— Start EXTRACTED TEXT —
A dismissal by the plaintiff of her cross-action in the City Court of Decatur would not be permissible after the filing of the second suit in another court, and she could not thus avoid the plea in abatement filed to the second suit. It was a good plea. There was another suit pending. Singer v. Scott, 44 Ga. 659.

This is not a case where there was a mistaken remedy, which is never a bar to an appropriate one being sought by the plaintiff (See Floyd v. Morgan, 62 Ga. App. 711, 9 S.E.2d 717), but it is a very clear case of where the plaintiff is pursuing at the same time in different courts the same cause of action against the same defendant. The two causes of action are on all-fours and identical. The fact that the plaintiff's husband was a party defendant along with the plaintiff in the case in the City Court of Decatur on open account does not make the pending cross action in the City Court of Decatur one between parties different from those in the second suit brought by the plaintiff against the defendant, Rich's Inc., in Fulton Superior Court.

But it is urged by Rosemary Lyons Jones that where "the first action is so defective that no recovery can possibly be had," the plea in abatement is not good, and that in the case at bar the plaintiff was not entitled to set off the alleged cause of action for damages, which she claimed against Rich's Inc., in said City Court of Decatur, a court of law, without equitable jurisdiction, and that the plaintiff, Rich's Inc. in the city court case had demurred to her cross-action on such grounds. In Wilson v. Atlanta Knoxville c. R. Co., 115 Ga. 179, 180 (supra), the Supreme Court in dealing with the above proviso in Code § 5094 (§ 3-607), held: "It seems to follow incontrovertibly from what has been said that the only reasonable rule is, that save when — because of void process; failure to comply with statutory conditions precedent to bringing suit; instituting the action in a court having no jurisdiction of the subject-matter thereof; failure to give the suit a standing in court, by omitting to perfect legal service; or because of other like reasons, which the defendant is bound to know render it unnecessary to appear and plead, — the first suit is a wholly abortive effort, which the defendant is not legally called upon to resist at all, and therefore is really for the first time impleaded by the filing of another action which does render imperative his making a defense, the plea in abatement should be sustained." The action embraced in the cross-action pending in the City Court of Decatur does not on its face appear to be so abortive as to not require a defense thereto, and which, if evidence is adduced to sustain the allegations thereof and a verdict returned thereon in favor of the plaintiff, Rosemary Lyons Jones, against Rich's Inc., the verdict would be illegal and would not stand. In the Wilson case, supra, p. 182, the court said "We think that an inevitable conclusion from the foregoing is, that the phrase `if the first action is so defective that no recovery can possibly be had, the pendency of a former suit will not abate the action,' manifestly means that the first action must be so defective upon its face that a legal recovery cannot be had thereon." (Italics by the court.) The present case does not fall within the above category.
— End EXTRACTED TEXT —
▶ WORK TO DO
Write the next part of the court opinion about the plea in abatement in the case against Rich's Inc., starting right after its final sentence.
— Start DATASET ROWS —
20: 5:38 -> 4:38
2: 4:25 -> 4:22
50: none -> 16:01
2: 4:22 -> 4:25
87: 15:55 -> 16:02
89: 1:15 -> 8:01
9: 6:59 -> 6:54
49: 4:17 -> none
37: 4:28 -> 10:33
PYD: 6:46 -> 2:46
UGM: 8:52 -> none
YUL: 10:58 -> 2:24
— End DATASET ROWS —
▶ OUTPUT FOR THIS TASK
This was not a case where it appears on the face of the proceedings that the first action was instituted in a court that had no jurisdiction of the subject-matter, in which event the nonjurisdiction of the first court can be determined by the court in which the second suit was instituted, but it is a case where the City Court of Decatur had jurisdiction of the subject-matter and judgment rendered by it on the cross-action would not be void. The effect of the decision by the Superior Court of Fulton County sustaining the plea in abatement on the ground of the pendency of the case in the city court is an adjudication that such action in the City Court of Decatur is not void. Atlanta, Knoxville c. Ry. Co. v. Wilson, 119 Ga. 781, 786 ( 47 S.E. 366).

There is nothing in such decisions as Hawthorne v. Pope, 51 Ga. App. 498 ( 180 S.E. 920); Holston v. Vonberg, 34 Ga. App. 298 (2) ( 129 S.E. 562); Cantrell v. Davis, 46 Ga. App. 710 ( 169 S.E. 39); s. c. 176 Ga. 745 ( 169 S.E. 38), and others cited by the plaintiff in error, to the contrary of our holding in the case sub judice. It does not appear on the face of the record in the case in the City Court of Decatur showing that a recovery on the cause of action embraced in Rosemary Lyons Jones' cross-action is legally impossible.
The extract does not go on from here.